After he retired as the C. Knox Massey Professor of Finance in 2008, Pringle returned to photography, an interest that dates back to his teen years. Betsy Pringle, a professional artist and native-plant expert, suggested wildflowers as a subject, having planted many different species in the garden of their Chapel Hill home. When asked to give talks on gardens, she needed photos and “Johnny took these gorgeous pictures,” she says.

Pringle insists he is not an artist, although the beauty of his work belies that. “My pictures are those of an engineer,” he says, referring to his undergraduate education in electrical engineering at Georgia Tech: “Tack-sharp focus, accurate color, but no knowledge of composition.”
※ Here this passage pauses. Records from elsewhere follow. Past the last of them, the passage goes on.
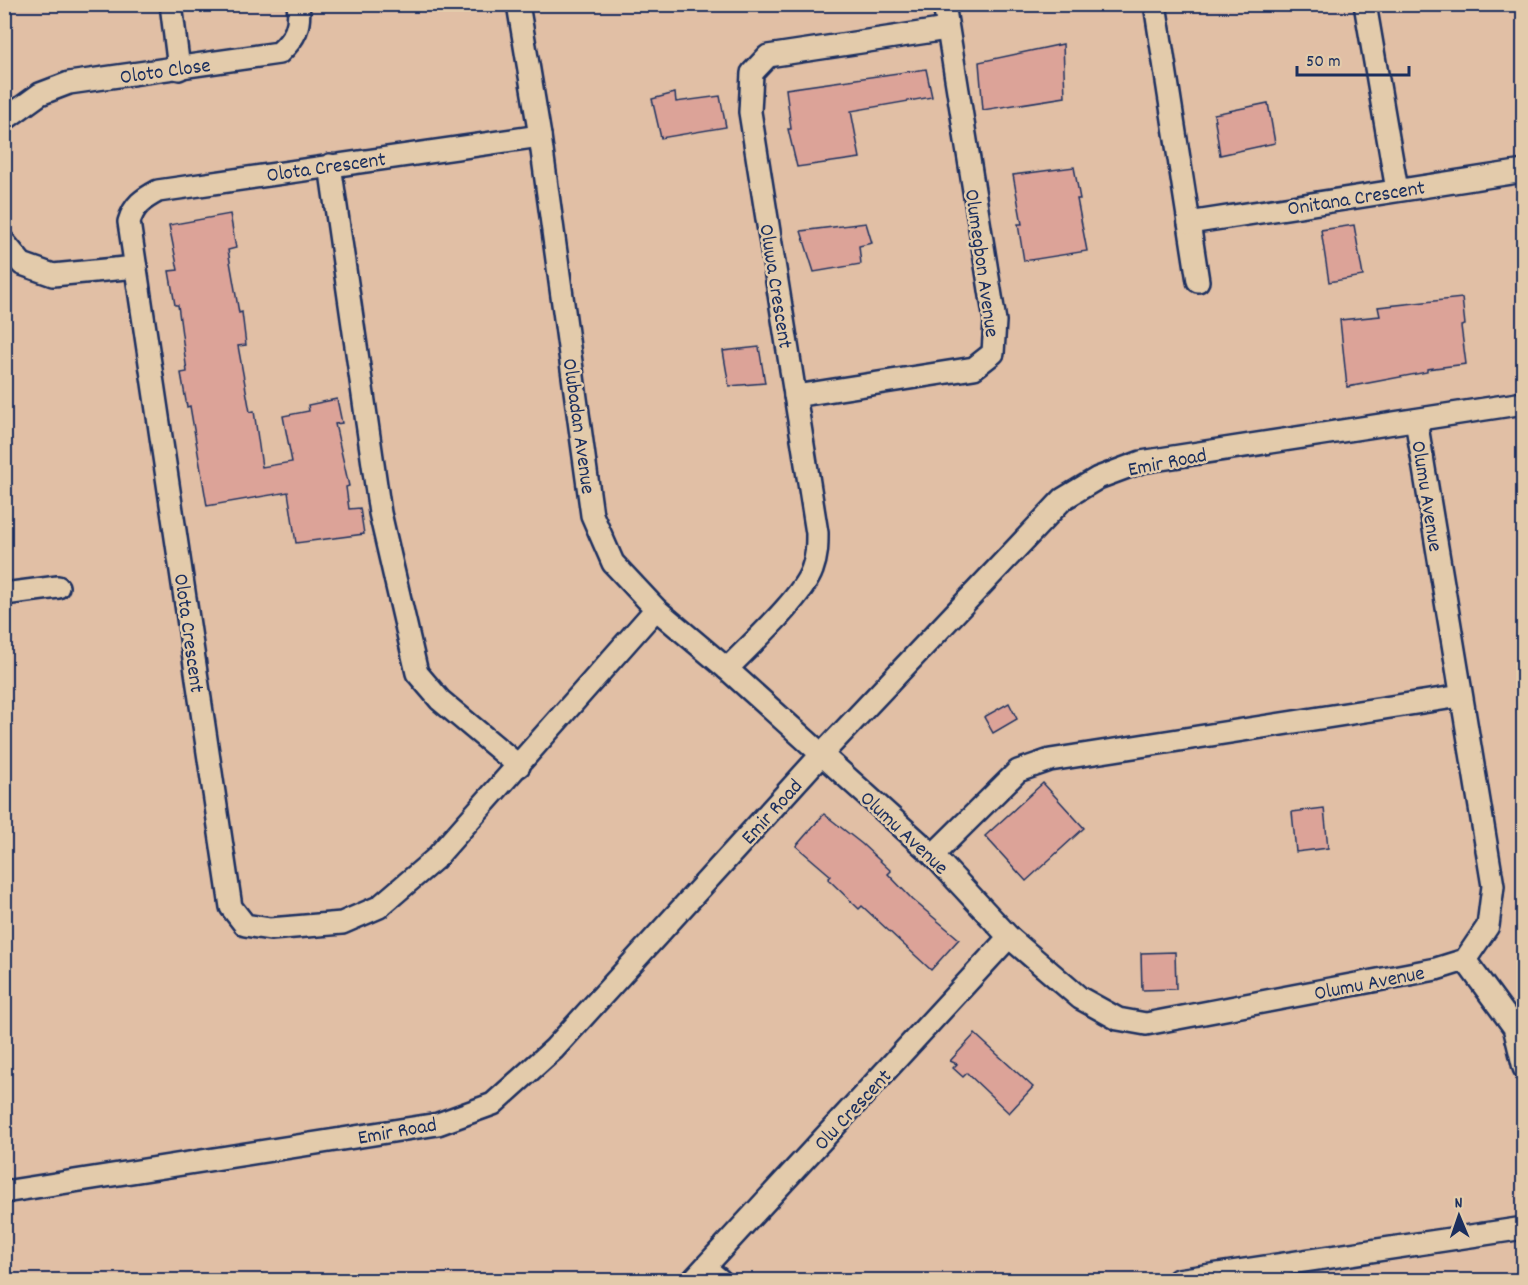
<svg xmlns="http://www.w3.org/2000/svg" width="1528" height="1285" viewBox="0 0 1528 1285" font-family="Dekko,sans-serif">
	<rect width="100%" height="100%" fill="#e1bfa5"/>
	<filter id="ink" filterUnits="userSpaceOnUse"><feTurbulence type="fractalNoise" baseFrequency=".0167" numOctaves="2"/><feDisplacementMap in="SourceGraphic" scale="12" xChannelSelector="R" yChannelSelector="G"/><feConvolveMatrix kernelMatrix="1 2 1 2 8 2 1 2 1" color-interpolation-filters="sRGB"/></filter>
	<g filter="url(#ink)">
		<g fill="#dca398" stroke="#1b2f5e" stroke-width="1.5">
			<polygon points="1063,44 1065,97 983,110 979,62"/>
			<polygon points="926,69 932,97 851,111 860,158 797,167 788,129 791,129 786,89"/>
			<polygon points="675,93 676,102 720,96 726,127 661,138 652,99"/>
			<polygon points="1268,103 1275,143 1220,155 1214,114"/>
			<polygon points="1074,167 1080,199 1077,199 1087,251 1024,261 1018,224 1022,224 1013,175"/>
			<polygon points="230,214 236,248 228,250 239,313 242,312 246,345 238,346 250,412 254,411 262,467 292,462 283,416 309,411 308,405 337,399 342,423 335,424 349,486 346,487 349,509 360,508 364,534 296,543 288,492 207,506 190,406 187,407 181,373 187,372 178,305 175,305 169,271 178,270 169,225"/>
			<polygon points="866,223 872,243 859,246 861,264 814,272 801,231"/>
			<polygon points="1354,225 1363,276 1329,282 1321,230"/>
			<polygon points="1462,298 1465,325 1461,326 1466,364 1427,369 1427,372 1347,387 1340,320 1380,316 1378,307"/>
			<polygon points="759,347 765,383 729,386 723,351"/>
			<polygon points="1009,703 1017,719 993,733 984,717"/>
			<polygon points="1043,783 1084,828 1026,881 985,836"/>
			<polygon points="1324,808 1328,848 1296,852 1292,812"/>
			<polygon points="824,814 862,844 891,871 888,874 913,900 959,939 931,970 862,906 859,909 828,879 831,876 796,846"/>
			<polygon points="1175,952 1176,989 1142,990 1141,953"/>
			<polygon points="975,1034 1033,1087 1009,1113 967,1073 963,1077 953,1068 957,1064 950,1061"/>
		</g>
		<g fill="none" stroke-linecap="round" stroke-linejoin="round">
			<g stroke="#1b2f5e" stroke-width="26">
				<g id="minor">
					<polyline points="171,4 179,69"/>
					<polyline points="518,4 540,136 592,515 613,563 656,609 727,669 933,855 1009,937 1080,998 1118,1019 1146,1024 1436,969 1465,960 1488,926 1493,886 1416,420"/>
					<polyline points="1155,4 1198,281"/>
					<polyline points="1365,4 1397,190"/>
					<path d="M4,120L40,94L69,83L279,53C295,38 301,27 298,4"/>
					<path d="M540,136L158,191C143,199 134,205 129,222L231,907L245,925L270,929L342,923L379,907L435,859L656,609"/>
					<polyline points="330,165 380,513 417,673 440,700 519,766"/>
					<polyline points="1189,223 1524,171"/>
					<polyline points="4,242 22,264 53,275 136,267"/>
					<polyline points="795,396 974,368 993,353 995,321 944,4"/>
					<polyline points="4,594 58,587"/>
					<path d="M727,669C749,646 802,598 812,570C817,557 817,546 817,533L750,112L752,73L768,56L947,29"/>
					<polyline points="933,855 1018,771 1050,760 1461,696"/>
					<polyline points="1465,960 1514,1027 1524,1068"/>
					<polyline points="4,1192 438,1124 493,1104 554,1049 821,755 1063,499 1098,478 1141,462 1524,403"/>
					<polyline points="705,1268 720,1280"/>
					<polyline points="693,1280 1009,937"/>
					<polyline points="1178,1280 1524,1228"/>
				</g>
			</g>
			<use href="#minor" stroke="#e3cbab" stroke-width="21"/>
		</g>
	</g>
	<g text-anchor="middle" stroke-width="5" stroke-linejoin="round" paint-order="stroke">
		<g font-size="21" fill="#1b2f5e" stroke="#e3cbab">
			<text transform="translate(165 70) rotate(-8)" y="7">Oloto Close</text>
			<text transform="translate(326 166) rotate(-8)" y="7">Olota Crescent</text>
			<text transform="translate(1356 197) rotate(-9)" y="7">Onitana Crescent</text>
			<text transform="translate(983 263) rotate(82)" y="7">Olumegbon Avenue</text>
			<text transform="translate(777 286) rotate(81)" y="7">Oluwa Crescent</text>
			<text transform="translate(580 426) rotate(82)" y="7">Olubadan Avenue</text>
			<text transform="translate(1167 461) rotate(-11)" y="7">Emir Road</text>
			<text transform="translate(1428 496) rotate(81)" y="7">Olumu Avenue</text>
			<text transform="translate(190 633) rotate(82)" y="7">Olota Crescent</text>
			<text transform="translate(771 811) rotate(-48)" y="7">Emir Road</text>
			<text transform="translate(905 832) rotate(43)" y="7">Olumu Avenue</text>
			<text transform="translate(1369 982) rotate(-11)" y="7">Olumu Avenue</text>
			<text transform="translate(852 1109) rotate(-47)" y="7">Olu Crescent</text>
			<text transform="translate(397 1130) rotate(-10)" y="7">Emir Road</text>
		</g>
	</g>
	<rect width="1528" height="1285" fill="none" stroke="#e3cbab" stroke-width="24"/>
	<rect x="12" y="12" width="1504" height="1261" fill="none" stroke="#1b2f5e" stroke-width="2" filter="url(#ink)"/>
	<g transform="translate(1459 1216) rotate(358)" stroke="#e3cbab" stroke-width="4.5" paint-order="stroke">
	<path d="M0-4.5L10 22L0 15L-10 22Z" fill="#1b2f5e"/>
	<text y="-9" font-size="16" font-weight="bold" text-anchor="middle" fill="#1b2f5e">N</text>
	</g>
	<path d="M1297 66v9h112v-9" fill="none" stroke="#1b2f5e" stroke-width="3"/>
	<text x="1306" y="66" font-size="18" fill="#1b2f5e" stroke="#e3cbab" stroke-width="4.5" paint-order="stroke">50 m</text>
</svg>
Digital was a “game changer” for Pringle because he could take “lots of pictures at zero marginal cost.” In 2005, he bought new equipment and set about learning to use it. In 2015, the North Carolina Botanical Garden hosted “Native Flowers: Gifts of Pollinators,” a solo exhibit featuring 40 of Pringle’s photographs of flowers and insects emphasizing intense detail.

While Pringle has enjoyed the many facets of his professional life, teaching remains his true passion – and his impact is enduring. A former MBA student wrote him – 10 years after graduating: “The most important lesson I learned from you is that ‘reasonable people can disagree.’”

“I would like to be remembered as a teacher,” Pringle says. “If there are students out there whose lives and whose approach to life I was able to influence positively, that would give me great satisfaction.”